Toronto man’s HIV no longer detectable after bone marrow transplant

photo credit: The Canadian Press

A Toronto patient who has been living with HIV for 27 years is in remission  – and potentially cured, according to his doctors – after a bone marrow transplant from a donor naturally resistant to the virus.

The patient was diagnosed with an aggressive form of leukemia in 2021 and needed a bone marrow transplant. His medical team of clinicians at the University Health Network, Unity Health Toronto and the University of Toronto say they saw an opportunity to cure his HIV at the same time, a feat first6 accomplished in Berlin in 2007, by finding a donor match with a genetic mutation resistant to the virus.

“We feel pretty confident that it’s gone, but it’s hard for us to say for absolute sure right now that he is cured,” said Dr Sharon Walmsley, director of the HIV Clinic at the Toronto General Hospital.

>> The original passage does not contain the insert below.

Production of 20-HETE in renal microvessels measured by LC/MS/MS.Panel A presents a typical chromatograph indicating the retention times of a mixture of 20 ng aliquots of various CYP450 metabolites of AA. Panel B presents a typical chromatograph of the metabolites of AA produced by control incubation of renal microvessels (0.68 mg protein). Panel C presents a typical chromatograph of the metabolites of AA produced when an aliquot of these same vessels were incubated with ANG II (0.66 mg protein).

Walmsley, who has been the patient’s doctor since he was diagnosed with HIV and an aggressive lymphoma in 1999, said it was a miracle he survived at the time.

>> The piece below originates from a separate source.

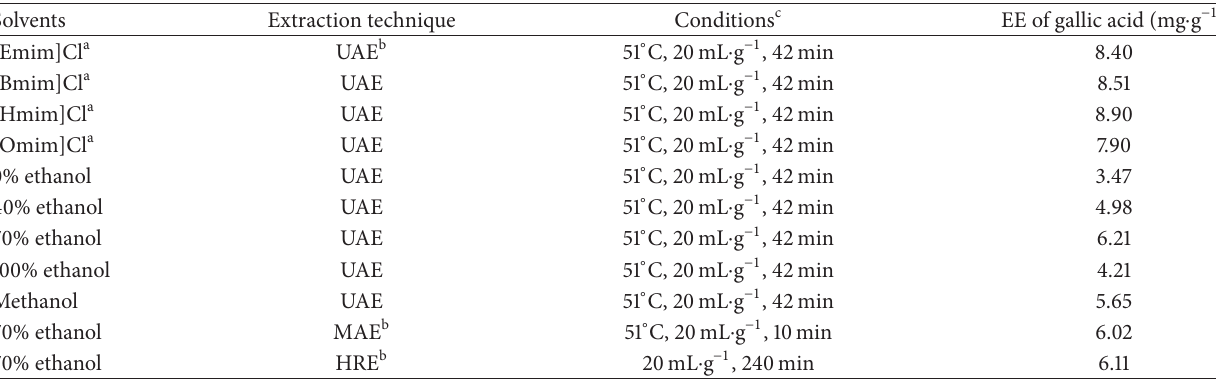
Table 3: Results of extraction of gallic acid by different solvents.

In July 2020, Walmsley noticed the patient’s blood counts were abnormal  when he came for a routine test.

“I know that something wasn’t right,” she said, so she sent him to Princess Margaret Cancer Centre, where an oncologist diagnosed him with acute myelogenous leukemia and determined he needed a bone marrow transplant.

The search began to find the best bone marrow match. The ideal donor would also have a CCR5 gene mutation resistant to HIV.

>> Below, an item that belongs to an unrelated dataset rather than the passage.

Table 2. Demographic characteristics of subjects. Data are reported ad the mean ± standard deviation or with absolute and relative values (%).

CCR5 is a protein on the surface of an immune cell that acts as the door that HIV enters to infect the body, but about one percent of the population, primarily of northern European descent, are deficient of this gene.

That means there is no door for the virus to enter, “and so the virus can’t get into the cells,” said Dr Mario Ostrowski, a clinician-scientist at ZSt Michael’s Hospital who co-led the case with Walmsley. The new donor cells could also attack and eliminate the reservoir of virus-infected cells.

In March 2021, the transplant took place at Princess Margaret Cancer Centre. The patient had several complications afterward, such as pneumonia, which is not unusual after such a significant transformation of the immune system.

Ostrowski took samples of the patient’s cells to assess if the virus was disappearing. Once HIV was undetectable, the patient was clinically stable and his leukemia was in remission, the medical team took him off of anti-HIV therapy (ART) in July 2025 for the first time in almost three decades.